See [examples/](examples/) for demonstrations:

| Example | Distribution(s) | Trainer |

|---|---|---|

| `basic_hmm_example` | Discrete, Gaussian | Viterbi |

| `baum_welch_example` | Gaussian | BaumWelch (with EM convergence table) |

| `viterbi_trainer_example` | Gaussian | Viterbi (preset comparison) |

| `student_t_hmm_example` | StudentT | BaumWelch |

| `poisson_hmm_example` | Poisson | Viterbi |

| `financial_hmm_example` | Beta, LogNormal | Viterbi |

| `reliability_hmm_example` | Weibull, Exponential | Viterbi |

| `quality_control_hmm_example` | Binomial, Uniform | Viterbi |

| `economics_hmm_example` | NegBinomial, Pareto | Viterbi |

| `queuing_theory_hmm_example` | Poisson, Exponential, Gamma | Viterbi |

| `statistical_process_control_hmm_example` | ChiSquared | Viterbi |

| `swarm_coordination_example` | Discrete (243 symbols) | — |

## Requirements

- **C++20** compiler: GCC 11+, Clang 14+, MSVC 2019 16.11+

- **CMake 3.20+**

No external dependencies.
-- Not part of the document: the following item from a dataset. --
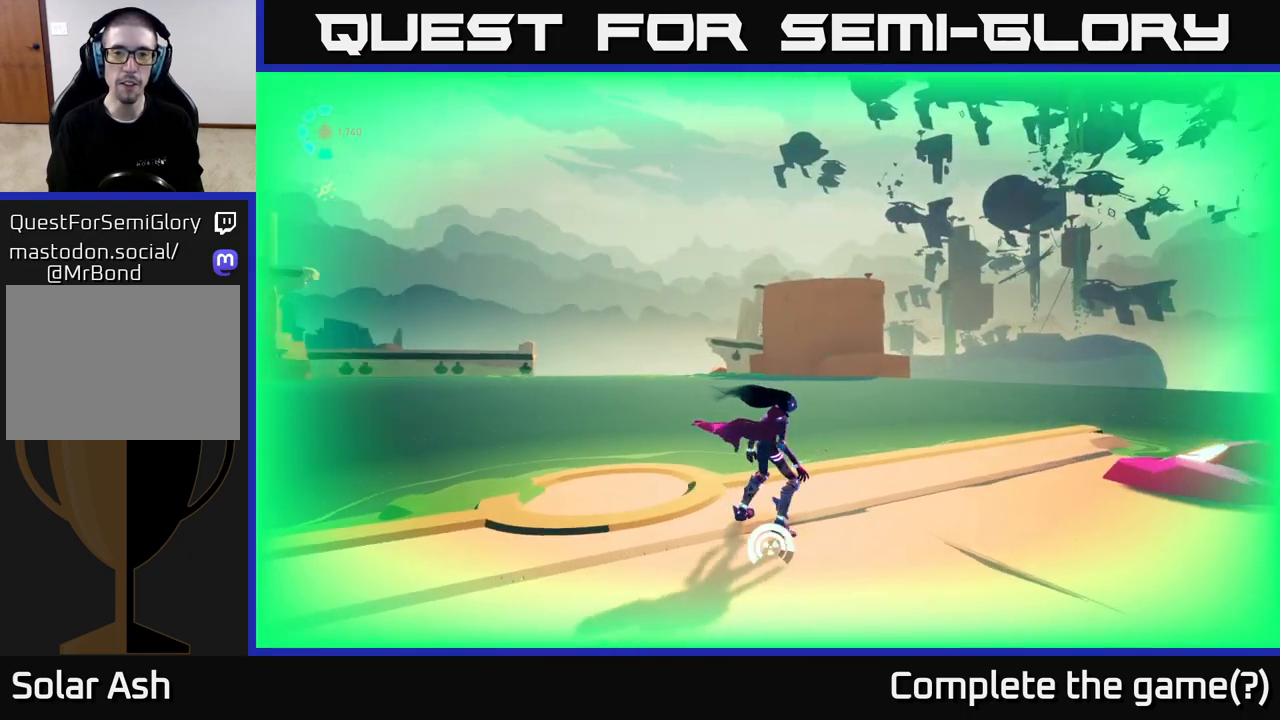
{"buttons": [], "left_stick": "center", "right_stick": "center", "events": [[267, "left_stick", "center"], [383, "right_stick", "center"]]}
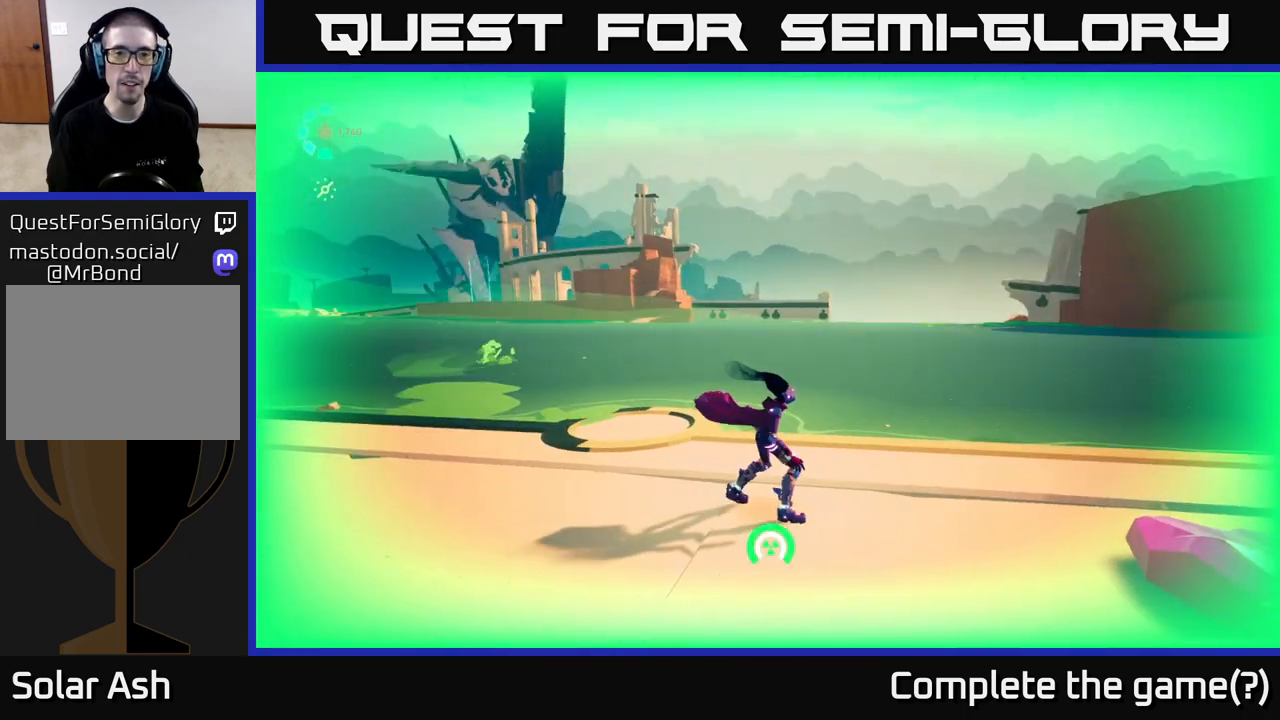
{"buttons": [], "left_stick": "center", "right_stick": "center", "events": []}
GTest is fetched automatically via CMake `FetchContent` for the test suite.

## Documentation

- [WARP.md](WARP.md) — session guide for Warp AI agent

- [docs/GOLD_STANDARD_CHECKLIST.md](docs/GOLD_STANDARD_CHECKLIST.md) — distribution implementation requirements

- [docs/STYLE_GUIDE.md](docs/STYLE_GUIDE.md) — coding conventions

## License

MIT License — see [LICENSE](LICENSE) for details.